Exercise requirements: Render the text lines of the listing below as a numbered list, skipping any blank lines and leaving the pictures out.

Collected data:
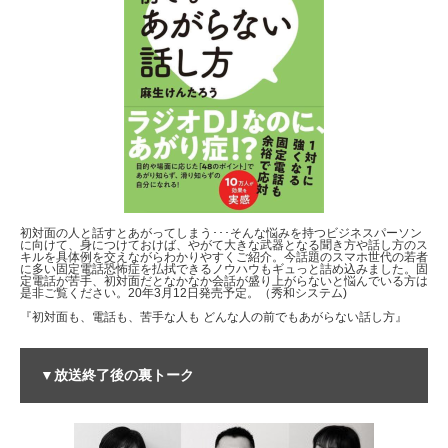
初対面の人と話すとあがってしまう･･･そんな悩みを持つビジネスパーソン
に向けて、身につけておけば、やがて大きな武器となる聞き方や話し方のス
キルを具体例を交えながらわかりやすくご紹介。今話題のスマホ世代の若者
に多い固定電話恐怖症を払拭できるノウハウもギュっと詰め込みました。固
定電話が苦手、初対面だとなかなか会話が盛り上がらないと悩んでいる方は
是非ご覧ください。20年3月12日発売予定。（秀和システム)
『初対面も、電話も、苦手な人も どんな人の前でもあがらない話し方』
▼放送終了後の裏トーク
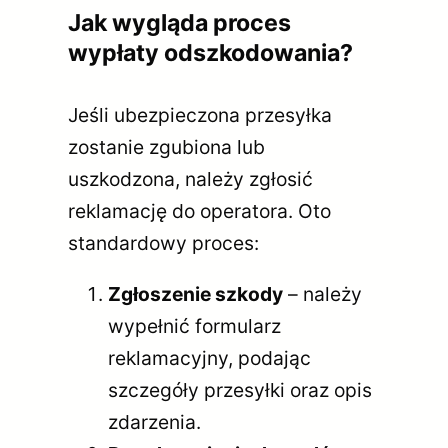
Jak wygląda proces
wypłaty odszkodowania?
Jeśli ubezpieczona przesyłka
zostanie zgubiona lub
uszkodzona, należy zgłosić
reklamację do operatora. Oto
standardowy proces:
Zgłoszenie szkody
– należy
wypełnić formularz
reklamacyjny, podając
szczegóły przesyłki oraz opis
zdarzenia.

Output of the task:
1. 初対面の人と話すとあがってしまう･･･そんな悩みを持つビジネスパーソン
2. に向けて、身につけておけば、やがて大きな武器となる聞き方や話し方のス
3. キルを具体例を交えながらわかりやすくご紹介。今話題のスマホ世代の若者
4. に多い固定電話恐怖症を払拭できるノウハウもギュっと詰め込みました。固
5. 定電話が苦手、初対面だとなかなか会話が盛り上がらないと悩んでいる方は
6. 是非ご覧ください。20年3月12日発売予定。（秀和システム)
7. 『初対面も、電話も、苦手な人も どんな人の前でもあがらない話し方』
8. ▼放送終了後の裏トーク
9. Jak wygląda proces
10. wypłaty odszkodowania?
11. Jeśli ubezpieczona przesyłka
12. zostanie zgubiona lub
13. uszkodzona, należy zgłosić
14. reklamację do operatora. Oto
15. standardowy proces:
16. Zgłoszenie szkody
17. – należy
18. wypełnić formularz
19. reklamacyjny, podając
20. szczegóły przesyłki oraz opis
21. zdarzenia.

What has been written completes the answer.